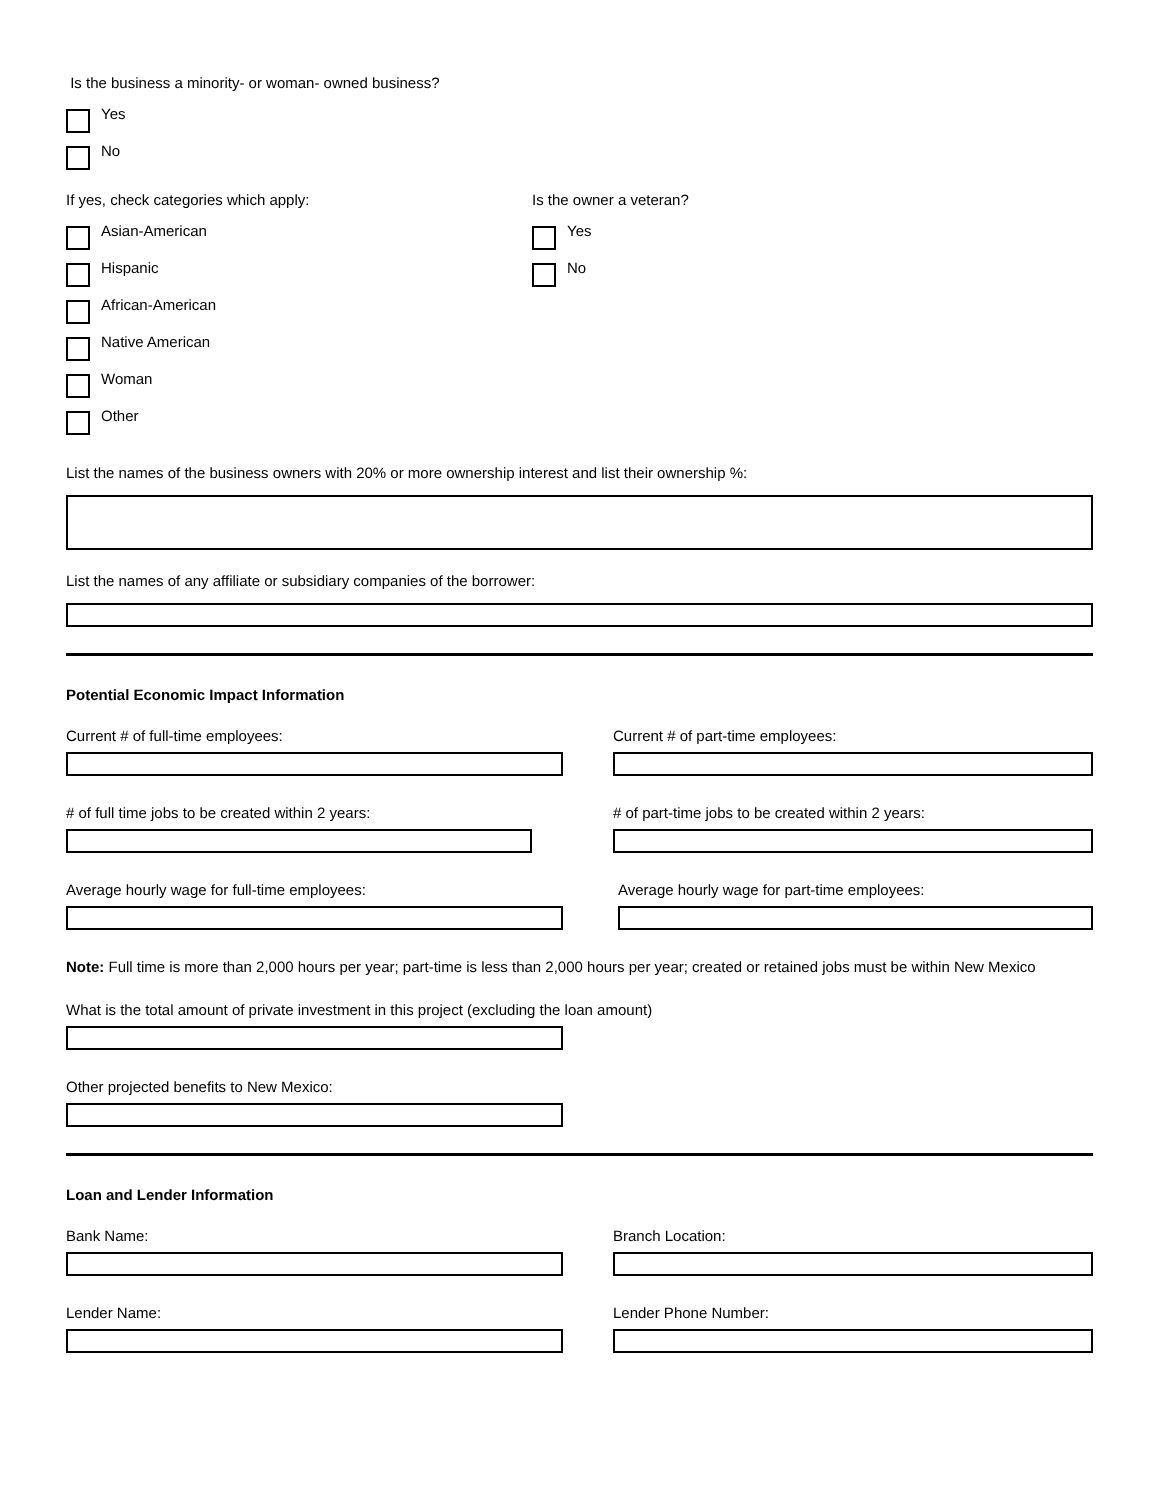Is the business a minority- or woman- owned business?
Yes
No
If yes, check categories which apply:
Asian-American
Hispanic
African-American
Native American
Woman
Other
Is the owner a veteran?
Yes
No
List the names of the business owners with 20% or more ownership interest and list their ownership %:
List the names of any affiliate or subsidiary companies of the borrower:
Potential Economic Impact Information
Current # of full-time employees: Current # of part-time employees:
# of full time jobs to be created within 2 years: # of part-time jobs to be created within 2 years:
Average hourly wage for full-time employees: Average hourly wage for part-time employees:
Note: Full time is more than 2,000 hours per year; part-time is less than 2,000 hours per year; created or retained jobs must be within New Mexico
What is the total amount of private investment in this project (excluding the loan amount)
Other projected benefits to New Mexico:
Loan and Lender Information
Bank Name: Branch Location:
Lender Name: Lender Phone Number:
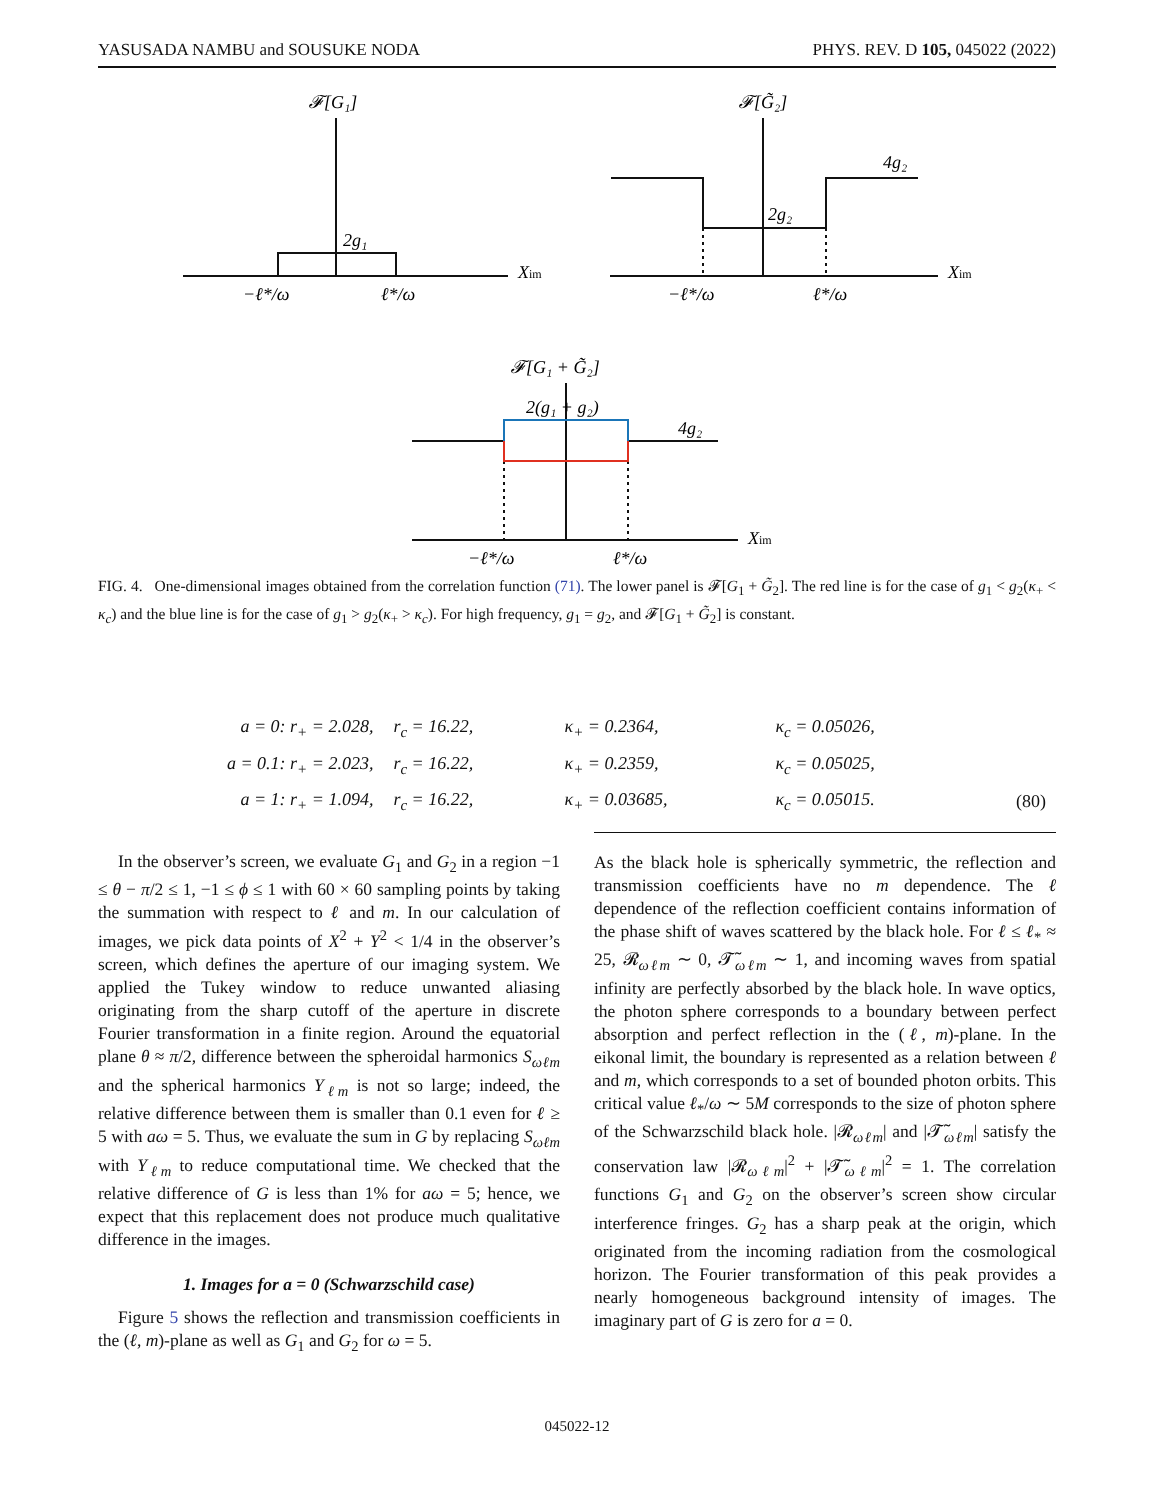YASUSADA NAMBU and SOUSUKE NODA PHYS. REV. D 105, 045022 (2022)
𝓕[G₁]
2g₁
Xim
−ℓ*/ω
ℓ*/ω
𝓕[G̃₂]
4g₂
2g₂
Xim
−ℓ*/ω
ℓ*/ω
𝓕[G₁ + G̃₂]
2(g₁ + g₂)
4g₂
Xim
−ℓ*/ω
ℓ*/ω
FIG. 4. One-dimensional images obtained from the correlation function (71). The lower panel is 𝓕[G<sub>1</sub> + G̃<sub>2</sub>]. The red line is for the case of g<sub>1</sub> < g<sub>2</sub>(κ<sub>+</sub> < κ<sub>c</sub>) and the blue line is for the case of g<sub>1</sub> > g<sub>2</sub>(κ<sub>+</sub> > κ<sub>c</sub>). For high frequency, g<sub>1</sub> = g<sub>2</sub>, and 𝓕[G<sub>1</sub> + G̃<sub>2</sub>] is constant.
| a = 0: r<sub>+</sub> = 2.028, | r<sub>c</sub> = 16.22, | κ<sub>+</sub> = 0.2364, | κ<sub>c</sub> = 0.05026, | |
| a = 0.1: r<sub>+</sub> = 2.023, | r<sub>c</sub> = 16.22, | κ<sub>+</sub> = 0.2359, | κ<sub>c</sub> = 0.05025, | |
| a = 1: r<sub>+</sub> = 1.094, | r<sub>c</sub> = 16.22, | κ<sub>+</sub> = 0.03685, | κ<sub>c</sub> = 0.05015. | (80) |
In the observer’s screen, we evaluate G<sub>1</sub> and G<sub>2</sub> in a region −1 ≤ θ − π/2 ≤ 1, −1 ≤ ϕ ≤ 1 with 60 × 60 sampling points by taking the summation with respect to ℓ and m. In our calculation of images, we pick data points of X<sup>2</sup> + Y<sup>2</sup> < 1/4 in the observer’s screen, which defines the aperture of our imaging system. We applied the Tukey window to reduce unwanted aliasing originating from the sharp cutoff of the aperture in discrete Fourier transformation in a finite region. Around the equatorial plane θ ≈ π/2, difference between the spheroidal harmonics S<sub>ωℓm</sub> and the spherical harmonics Y<sub>ℓm</sub> is not so large; indeed, the relative difference between them is smaller than 0.1 even for ℓ ≥ 5 with aω = 5. Thus, we evaluate the sum in G by replacing S<sub>ωℓm</sub> with Y<sub>ℓm</sub> to reduce computational time. We checked that the relative difference of G is less than 1% for aω = 5; hence, we expect that this replacement does not produce much qualitative difference in the images.
1. Images for a = 0 (Schwarzschild case)
Figure 5 shows the reflection and transmission coefficients in the (ℓ, m)-plane as well as G<sub>1</sub> and G<sub>2</sub> for ω = 5.
As the black hole is spherically symmetric, the reflection and transmission coefficients have no m dependence. The ℓ dependence of the reflection coefficient contains information of the phase shift of waves scattered by the black hole. For ℓ ≤ ℓ<sub>*</sub> ≈ 25, 𝓡<sub>ωℓm</sub> ∼ 0, 𝓣̃<sub>ωℓm</sub> ∼ 1, and incoming waves from spatial infinity are perfectly absorbed by the black hole. In wave optics, the photon sphere corresponds to a boundary between perfect absorption and perfect reflection in the (ℓ, m)-plane. In the eikonal limit, the boundary is represented as a relation between ℓ and m, which corresponds to a set of bounded photon orbits. This critical value ℓ<sub>*</sub>/ω ∼ 5M corresponds to the size of photon sphere of the Schwarzschild black hole. |𝓡<sub>ωℓm</sub>| and |𝓣̃<sub>ωℓm</sub>| satisfy the conservation law |𝓡<sub>ωℓm</sub>|<sup>2</sup> + |𝓣̃<sub>ωℓm</sub>|<sup>2</sup> = 1. The correlation functions G<sub>1</sub> and G<sub>2</sub> on the observer’s screen show circular interference fringes. G<sub>2</sub> has a sharp peak at the origin, which originated from the incoming radiation from the cosmological horizon. The Fourier transformation of this peak provides a nearly homogeneous background intensity of images. The imaginary part of G is zero for a = 0.
045022-12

---------------

**Exercise instructions**:
Give the entries again exactly, but skip every image.

**Exercise output**:
Is the business a minority- or woman- owned business?
Yes
No
If yes, check categories which apply:
Asian-American
Hispanic
African-American
Native American
Woman
Other
Is the owner a veteran?
Yes
No
List the names of the business owners with 20% or more ownership interest and list their ownership %:
List the names of any affiliate or subsidiary companies of the borrower:
Potential Economic Impact Information
Current # of full-time employees: Current # of part-time employees:
# of full time jobs to be created within 2 years: # of part-time jobs to be created within 2 years:
Average hourly wage for full-time employees: Average hourly wage for part-time employees:
Note: Full time is more than 2,000 hours per year; part-time is less than 2,000 hours per year; created or retained jobs must be within New Mexico
What is the total amount of private investment in this project (excluding the loan amount)
Other projected benefits to New Mexico:
Loan and Lender Information
Bank Name: Branch Location:
Lender Name: Lender Phone Number:
YASUSADA NAMBU and SOUSUKE NODA PHYS. REV. D 105, 045022 (2022)
𝓕[G₁]
2g₁
Xim
−ℓ*/ω
ℓ*/ω
𝓕[G̃₂]
4g₂
2g₂
Xim
−ℓ*/ω
ℓ*/ω
𝓕[G₁ + G̃₂]
2(g₁ + g₂)
4g₂
Xim
−ℓ*/ω
ℓ*/ω
FIG. 4. One-dimensional images obtained from the correlation function (71). The lower panel is 𝓕[G<sub>1</sub> + G̃<sub>2</sub>]. The red line is for the case of g<sub>1</sub> < g<sub>2</sub>(κ<sub>+</sub> < κ<sub>c</sub>) and the blue line is for the case of g<sub>1</sub> > g<sub>2</sub>(κ<sub>+</sub> > κ<sub>c</sub>). For high frequency, g<sub>1</sub> = g<sub>2</sub>, and 𝓕[G<sub>1</sub> + G̃<sub>2</sub>] is constant.
| a = 0: r<sub>+</sub> = 2.028, | r<sub>c</sub> = 16.22, | κ<sub>+</sub> = 0.2364, | κ<sub>c</sub> = 0.05026, | |
| a = 0.1: r<sub>+</sub> = 2.023, | r<sub>c</sub> = 16.22, | κ<sub>+</sub> = 0.2359, | κ<sub>c</sub> = 0.05025, | |
| a = 1: r<sub>+</sub> = 1.094, | r<sub>c</sub> = 16.22, | κ<sub>+</sub> = 0.03685, | κ<sub>c</sub> = 0.05015. | (80) |
In the observer’s screen, we evaluate G<sub>1</sub> and G<sub>2</sub> in a region −1 ≤ θ − π/2 ≤ 1, −1 ≤ ϕ ≤ 1 with 60 × 60 sampling points by taking the summation with respect to ℓ and m. In our calculation of images, we pick data points of X<sup>2</sup> + Y<sup>2</sup> < 1/4 in the observer’s screen, which defines the aperture of our imaging system. We applied the Tukey window to reduce unwanted aliasing originating from the sharp cutoff of the aperture in discrete Fourier transformation in a finite region. Around the equatorial plane θ ≈ π/2, difference between the spheroidal harmonics S<sub>ωℓm</sub> and the spherical harmonics Y<sub>ℓm</sub> is not so large; indeed, the relative difference between them is smaller than 0.1 even for ℓ ≥ 5 with aω = 5. Thus, we evaluate the sum in G by replacing S<sub>ωℓm</sub> with Y<sub>ℓm</sub> to reduce computational time. We checked that the relative difference of G is less than 1% for aω = 5; hence, we expect that this replacement does not produce much qualitative difference in the images.
1. Images for a = 0 (Schwarzschild case)
Figure 5 shows the reflection and transmission coefficients in the (ℓ, m)-plane as well as G<sub>1</sub> and G<sub>2</sub> for ω = 5.
As the black hole is spherically symmetric, the reflection and transmission coefficients have no m dependence. The ℓ dependence of the reflection coefficient contains information of the phase shift of waves scattered by the black hole. For ℓ ≤ ℓ<sub>*</sub> ≈ 25, 𝓡<sub>ωℓm</sub> ∼ 0, 𝓣̃<sub>ωℓm</sub> ∼ 1, and incoming waves from spatial infinity are perfectly absorbed by the black hole. In wave optics, the photon sphere corresponds to a boundary between perfect absorption and perfect reflection in the (ℓ, m)-plane. In the eikonal limit, the boundary is represented as a relation between ℓ and m, which corresponds to a set of bounded photon orbits. This critical value ℓ<sub>*</sub>/ω ∼ 5M corresponds to the size of photon sphere of the Schwarzschild black hole. |𝓡<sub>ωℓm</sub>| and |𝓣̃<sub>ωℓm</sub>| satisfy the conservation law |𝓡<sub>ωℓm</sub>|<sup>2</sup> + |𝓣̃<sub>ωℓm</sub>|<sup>2</sup> = 1. The correlation functions G<sub>1</sub> and G<sub>2</sub> on the observer’s screen show circular interference fringes. G<sub>2</sub> has a sharp peak at the origin, which originated from the incoming radiation from the cosmological horizon. The Fourier transformation of this peak provides a nearly homogeneous background intensity of images. The imaginary part of G is zero for a = 0.
045022-12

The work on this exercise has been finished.